Vivimos el tiempo pascual, un tiempo que se prolonga a lo largo de cincuenta días y que nos lleva hacia la celebración de Pentecostés. A lo largo del año litúrgico se nos invita a revivir los principales acontecimientos de la historia de la salvación, no se trata de recordarlo de forma rutinaria, sino que esta memoria nos permita, recordando los cimientos de nuestra fe, seguir avanzando hacia el Reino.
Cristo es la puerta que nos permite acceder a este camino, una ruta que a veces no nos parece muy cómoda, pero que es el camino seguro que Cristo nos ha mostrado. Su encarnación, su magisterio, su pasión, su muerte, su resurrección y su ascensión al cielo para sentarse a la derecha del Padre, no son simples acontecimientos, son hitos que nos marcan y abren el camino de la salvación.
Todo lo que Él nos ha enseñado nos sirve de bagaje para recorrer el camino, nos sirve de ejemplo. Él no quiso ahorrarse nada de lo que supone nuestra vida, quiso compartirla y todo lo hizo por amor. Puede parecer a veces una contradicción, que quien lo tenía todo a su alcance renunciara a ella para sufrir nuestra misma debilidad. Para abrirnos la puerta hacia Dios, quiso hacerlo desde dentro, y nos mostraba en cuanto llegar es posible, no por nuestros méritos, sino por su gran misericordia y ese amor hasta el extremo que el mismo Cristo experimentó y nos mostró.

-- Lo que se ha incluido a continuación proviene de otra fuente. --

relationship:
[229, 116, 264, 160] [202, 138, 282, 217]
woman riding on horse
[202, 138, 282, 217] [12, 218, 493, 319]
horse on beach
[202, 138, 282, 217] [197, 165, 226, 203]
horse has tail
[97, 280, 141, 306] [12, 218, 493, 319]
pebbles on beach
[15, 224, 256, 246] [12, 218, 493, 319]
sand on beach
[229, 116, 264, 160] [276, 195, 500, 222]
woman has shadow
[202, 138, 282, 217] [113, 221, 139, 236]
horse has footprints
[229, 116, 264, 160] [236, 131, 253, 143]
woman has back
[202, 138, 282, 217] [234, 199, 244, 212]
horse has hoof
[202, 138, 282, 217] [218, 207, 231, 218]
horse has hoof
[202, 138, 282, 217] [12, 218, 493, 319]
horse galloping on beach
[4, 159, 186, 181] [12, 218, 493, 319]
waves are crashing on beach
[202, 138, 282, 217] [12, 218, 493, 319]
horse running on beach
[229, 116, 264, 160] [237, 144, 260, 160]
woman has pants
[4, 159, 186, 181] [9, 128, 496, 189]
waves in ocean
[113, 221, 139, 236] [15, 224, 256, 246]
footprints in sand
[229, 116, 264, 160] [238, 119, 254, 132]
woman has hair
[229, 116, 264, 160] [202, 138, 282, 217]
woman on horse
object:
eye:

La vida, la vida humana es un don inmenso, no es un don que se nos entrega en vano; vivirla y amarla como un don nos obliga a defenderla desde el mismo momento de la concepción hasta el final que, querido por Dios, se convierte en la puerta que nos conduce al Padre. El camino para llegar no siempre es llano, lo vemos día tras día a nuestro alrededor: hay quien se juega la vida para sobrevivir, hay quien ve la muerte como una esperanza liberadora del sufrimiento humano, hay gente que vive verdaderamente desde la desesperanza a la que el mundo nos aboca a menudo.

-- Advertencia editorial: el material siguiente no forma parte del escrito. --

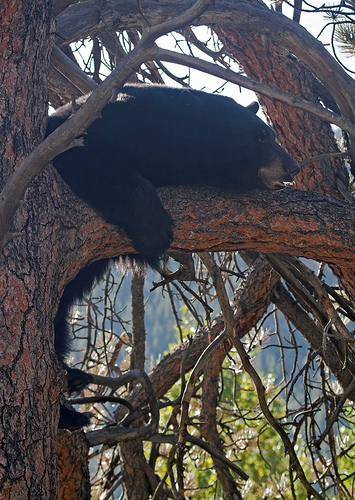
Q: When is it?
A: Daytime.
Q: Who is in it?
A: The bear.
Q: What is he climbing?
A: The tree.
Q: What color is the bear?
A: Black.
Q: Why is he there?
A: For food.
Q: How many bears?
A: 1.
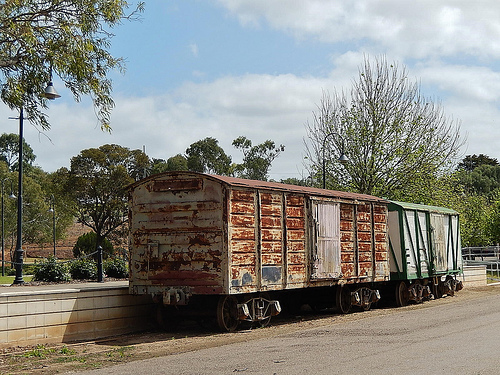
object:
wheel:
[215, 292, 246, 333]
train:
[123, 172, 467, 333]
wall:
[1, 291, 154, 349]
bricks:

La fe, nuestra experiencia de Cristo resucitado, debe empujarnos a ser mensajeros de esperanza, a mostrar que en el camino de la vida, aunque recorrerlo sea difícil -a veces muy muy difícil- siempre hay lugar para la esperanza, siempre encontraremos esa puerta que es Cristo mismo, que nos abre una nueva perspectiva. Situaciones de angustia, de dolor físico y moral, hambre y guerras, odios y desprecios son los obstáculos de la esperanza. Cristo se hizo hombre para estar junto a quien sufre, y nos invita a nosotros a estar también, siempre desde el amor a Dios ya los demás. Escribe un padre sobre la experiencia de la vida con su hija que no habla, sólo sonríe, abraza y ama: «la verdad, sin embargo, es que el amanecer siempre acaba llegando, quién sabe si demasiado tardía o demasiado temprana. Albada en que se abre paso a la certeza de que las despedidas nunca lo son del todo.» ( Sin palabras de Francesc Brunés).
Cristo es la puerta de la esperanza, Cristo es ese amanecer. Debemos ayudar a quien nos rodea a encontrarla ya reconocerla.